QUÉ SE PIDE:
Actualiza las líneas del material entre la que contiene "catalogue / barcode: US 3648800" y la que contiene "collection date as typed: May 1883", ambas incluidas. Escríbelas de nuevo cambiando "collectors" por "collected by" y dejando todo lo demás igual.

MATERIAL DE TRABAJO:
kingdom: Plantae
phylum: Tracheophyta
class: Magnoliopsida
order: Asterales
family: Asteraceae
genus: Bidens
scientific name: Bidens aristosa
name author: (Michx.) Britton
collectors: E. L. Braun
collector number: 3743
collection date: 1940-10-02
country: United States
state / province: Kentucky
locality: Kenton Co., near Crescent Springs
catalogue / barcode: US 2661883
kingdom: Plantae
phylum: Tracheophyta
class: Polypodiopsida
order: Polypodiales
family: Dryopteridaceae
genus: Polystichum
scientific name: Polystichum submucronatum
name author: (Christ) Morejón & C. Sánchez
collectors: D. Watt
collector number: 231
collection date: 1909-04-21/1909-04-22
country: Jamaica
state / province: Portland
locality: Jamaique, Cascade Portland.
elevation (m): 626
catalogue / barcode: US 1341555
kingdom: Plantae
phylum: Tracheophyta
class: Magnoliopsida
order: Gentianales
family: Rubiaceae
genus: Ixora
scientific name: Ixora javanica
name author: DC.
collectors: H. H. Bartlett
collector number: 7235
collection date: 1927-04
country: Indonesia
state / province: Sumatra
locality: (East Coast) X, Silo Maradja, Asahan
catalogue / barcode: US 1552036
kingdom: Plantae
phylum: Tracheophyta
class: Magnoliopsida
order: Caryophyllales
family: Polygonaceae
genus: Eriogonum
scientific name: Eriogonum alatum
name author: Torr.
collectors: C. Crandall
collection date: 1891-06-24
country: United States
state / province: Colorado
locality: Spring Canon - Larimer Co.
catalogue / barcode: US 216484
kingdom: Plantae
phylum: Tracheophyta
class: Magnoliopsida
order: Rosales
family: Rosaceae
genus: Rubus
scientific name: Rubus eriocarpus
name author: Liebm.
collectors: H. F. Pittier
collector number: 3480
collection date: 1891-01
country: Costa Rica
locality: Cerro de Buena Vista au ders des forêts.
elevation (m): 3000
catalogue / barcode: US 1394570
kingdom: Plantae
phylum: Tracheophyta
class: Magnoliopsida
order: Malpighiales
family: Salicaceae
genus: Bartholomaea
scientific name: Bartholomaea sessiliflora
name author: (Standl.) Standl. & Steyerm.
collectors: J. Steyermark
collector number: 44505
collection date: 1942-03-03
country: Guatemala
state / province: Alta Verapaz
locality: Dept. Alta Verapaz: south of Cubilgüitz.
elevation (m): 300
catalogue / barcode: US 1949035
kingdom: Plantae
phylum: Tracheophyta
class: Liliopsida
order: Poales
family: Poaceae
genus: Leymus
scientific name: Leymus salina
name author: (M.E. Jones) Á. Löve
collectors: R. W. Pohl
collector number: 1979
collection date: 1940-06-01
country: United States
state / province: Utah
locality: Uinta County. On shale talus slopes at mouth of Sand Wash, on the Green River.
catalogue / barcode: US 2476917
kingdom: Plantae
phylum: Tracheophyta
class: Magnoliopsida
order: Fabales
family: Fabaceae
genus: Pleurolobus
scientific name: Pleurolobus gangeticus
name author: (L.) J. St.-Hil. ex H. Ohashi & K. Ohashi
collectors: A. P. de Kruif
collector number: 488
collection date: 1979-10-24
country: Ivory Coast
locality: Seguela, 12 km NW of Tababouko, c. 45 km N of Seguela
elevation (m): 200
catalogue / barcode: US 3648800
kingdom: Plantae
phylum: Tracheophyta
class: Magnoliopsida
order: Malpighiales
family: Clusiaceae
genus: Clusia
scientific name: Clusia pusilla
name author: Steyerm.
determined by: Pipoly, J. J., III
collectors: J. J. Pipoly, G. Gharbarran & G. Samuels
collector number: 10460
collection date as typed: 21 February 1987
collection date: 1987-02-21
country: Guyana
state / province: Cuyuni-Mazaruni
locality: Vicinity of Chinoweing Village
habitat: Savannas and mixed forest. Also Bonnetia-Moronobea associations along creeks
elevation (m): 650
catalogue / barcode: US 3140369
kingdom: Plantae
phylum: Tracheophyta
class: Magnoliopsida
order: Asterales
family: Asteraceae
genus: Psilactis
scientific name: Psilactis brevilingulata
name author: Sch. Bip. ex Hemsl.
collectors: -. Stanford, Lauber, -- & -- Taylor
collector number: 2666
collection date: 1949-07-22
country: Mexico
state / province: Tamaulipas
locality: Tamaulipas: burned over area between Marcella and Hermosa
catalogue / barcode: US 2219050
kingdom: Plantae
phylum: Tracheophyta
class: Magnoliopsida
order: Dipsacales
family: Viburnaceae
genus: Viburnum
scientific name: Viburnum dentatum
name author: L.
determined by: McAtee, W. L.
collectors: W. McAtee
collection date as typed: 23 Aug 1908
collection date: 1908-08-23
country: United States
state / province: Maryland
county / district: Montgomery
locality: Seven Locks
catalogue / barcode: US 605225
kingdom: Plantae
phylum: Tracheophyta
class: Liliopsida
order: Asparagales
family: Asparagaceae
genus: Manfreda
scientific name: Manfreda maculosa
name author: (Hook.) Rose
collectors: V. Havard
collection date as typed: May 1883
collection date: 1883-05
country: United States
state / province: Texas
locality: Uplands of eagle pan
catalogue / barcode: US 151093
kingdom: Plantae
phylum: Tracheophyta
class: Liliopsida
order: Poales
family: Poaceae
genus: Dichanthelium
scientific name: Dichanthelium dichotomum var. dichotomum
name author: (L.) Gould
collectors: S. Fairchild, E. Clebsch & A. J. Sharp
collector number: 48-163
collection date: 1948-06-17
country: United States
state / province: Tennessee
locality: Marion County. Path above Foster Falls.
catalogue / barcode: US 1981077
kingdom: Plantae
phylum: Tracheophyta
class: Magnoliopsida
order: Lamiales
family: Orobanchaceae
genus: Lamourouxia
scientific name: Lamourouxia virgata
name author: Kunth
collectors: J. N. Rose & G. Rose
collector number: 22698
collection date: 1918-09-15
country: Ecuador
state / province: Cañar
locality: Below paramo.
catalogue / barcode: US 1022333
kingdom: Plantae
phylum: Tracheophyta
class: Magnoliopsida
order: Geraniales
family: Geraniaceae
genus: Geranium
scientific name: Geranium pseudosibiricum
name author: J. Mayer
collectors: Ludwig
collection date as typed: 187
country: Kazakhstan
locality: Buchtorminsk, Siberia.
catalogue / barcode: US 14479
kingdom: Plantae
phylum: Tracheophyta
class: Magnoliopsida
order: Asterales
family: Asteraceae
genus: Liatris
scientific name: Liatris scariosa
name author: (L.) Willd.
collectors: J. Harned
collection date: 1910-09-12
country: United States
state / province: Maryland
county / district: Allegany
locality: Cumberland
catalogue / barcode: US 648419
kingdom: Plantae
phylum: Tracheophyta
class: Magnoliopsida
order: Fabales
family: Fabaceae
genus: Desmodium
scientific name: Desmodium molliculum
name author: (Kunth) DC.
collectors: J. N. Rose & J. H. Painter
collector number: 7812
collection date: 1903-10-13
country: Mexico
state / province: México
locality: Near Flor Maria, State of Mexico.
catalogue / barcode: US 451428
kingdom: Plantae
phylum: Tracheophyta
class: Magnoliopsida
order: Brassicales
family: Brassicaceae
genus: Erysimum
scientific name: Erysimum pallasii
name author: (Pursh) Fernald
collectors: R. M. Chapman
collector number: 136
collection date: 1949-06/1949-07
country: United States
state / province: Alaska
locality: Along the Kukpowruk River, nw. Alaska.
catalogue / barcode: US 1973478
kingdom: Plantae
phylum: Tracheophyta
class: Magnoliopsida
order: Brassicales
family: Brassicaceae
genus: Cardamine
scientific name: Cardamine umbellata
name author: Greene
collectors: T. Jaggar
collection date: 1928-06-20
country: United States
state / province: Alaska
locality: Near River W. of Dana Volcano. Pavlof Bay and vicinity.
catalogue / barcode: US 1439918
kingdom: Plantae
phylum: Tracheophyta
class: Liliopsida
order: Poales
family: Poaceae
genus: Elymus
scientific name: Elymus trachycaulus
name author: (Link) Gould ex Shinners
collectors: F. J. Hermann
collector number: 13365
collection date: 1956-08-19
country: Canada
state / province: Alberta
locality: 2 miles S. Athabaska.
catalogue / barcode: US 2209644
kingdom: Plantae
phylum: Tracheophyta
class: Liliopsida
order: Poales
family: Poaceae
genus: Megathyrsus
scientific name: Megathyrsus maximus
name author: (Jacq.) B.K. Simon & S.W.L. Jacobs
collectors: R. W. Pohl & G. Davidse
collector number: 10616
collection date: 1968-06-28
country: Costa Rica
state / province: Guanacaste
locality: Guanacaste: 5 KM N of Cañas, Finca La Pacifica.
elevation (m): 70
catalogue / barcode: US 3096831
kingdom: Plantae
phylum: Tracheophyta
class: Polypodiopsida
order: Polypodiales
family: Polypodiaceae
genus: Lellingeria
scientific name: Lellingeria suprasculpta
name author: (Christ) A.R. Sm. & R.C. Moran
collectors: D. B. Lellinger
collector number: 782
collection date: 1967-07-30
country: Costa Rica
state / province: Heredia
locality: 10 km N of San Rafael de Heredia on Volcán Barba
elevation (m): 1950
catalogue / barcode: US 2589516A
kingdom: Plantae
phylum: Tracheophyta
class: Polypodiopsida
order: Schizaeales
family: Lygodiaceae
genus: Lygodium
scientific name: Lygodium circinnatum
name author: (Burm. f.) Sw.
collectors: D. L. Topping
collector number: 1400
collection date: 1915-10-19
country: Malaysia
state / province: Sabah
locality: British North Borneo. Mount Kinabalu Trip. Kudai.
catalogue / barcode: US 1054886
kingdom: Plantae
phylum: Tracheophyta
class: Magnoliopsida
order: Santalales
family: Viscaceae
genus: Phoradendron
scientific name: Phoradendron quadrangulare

SOLUCIÓN DEL EJERCICIO:
catalogue / barcode: US 3648800
kingdom: Plantae
phylum: Tracheophyta
class: Magnoliopsida
order: Malpighiales
family: Clusiaceae
genus: Clusia
scientific name: Clusia pusilla
name author: Steyerm.
determined by: Pipoly, J. J., III
collected by: J. J. Pipoly, G. Gharbarran & G. Samuels
collector number: 10460
collection date as typed: 21 February 1987
collection date: 1987-02-21
country: Guyana
state / province: Cuyuni-Mazaruni
locality: Vicinity of Chinoweing Village
habitat: Savannas and mixed forest. Also Bonnetia-Moronobea associations along creeks
elevation (m): 650
catalogue / barcode: US 3140369
kingdom: Plantae
phylum: Tracheophyta
class: Magnoliopsida
order: Asterales
family: Asteraceae
genus: Psilactis
scientific name: Psilactis brevilingulata
name author: Sch. Bip. ex Hemsl.
collected by: -. Stanford, Lauber, -- & -- Taylor
collector number: 2666
collection date: 1949-07-22
country: Mexico
state / province: Tamaulipas
locality: Tamaulipas: burned over area between Marcella and Hermosa
catalogue / barcode: US 2219050
kingdom: Plantae
phylum: Tracheophyta
class: Magnoliopsida
order: Dipsacales
family: Viburnaceae
genus: Viburnum
scientific name: Viburnum dentatum
name author: L.
determined by: McAtee, W. L.
collected by: W. McAtee
collection date as typed: 23 Aug 1908
collection date: 1908-08-23
country: United States
state / province: Maryland
county / district: Montgomery
locality: Seven Locks
catalogue / barcode: US 605225
kingdom: Plantae
phylum: Tracheophyta
class: Liliopsida
order: Asparagales
family: Asparagaceae
genus: Manfreda
scientific name: Manfreda maculosa
name author: (Hook.) Rose
collected by: V. Havard
collection date as typed: May 1883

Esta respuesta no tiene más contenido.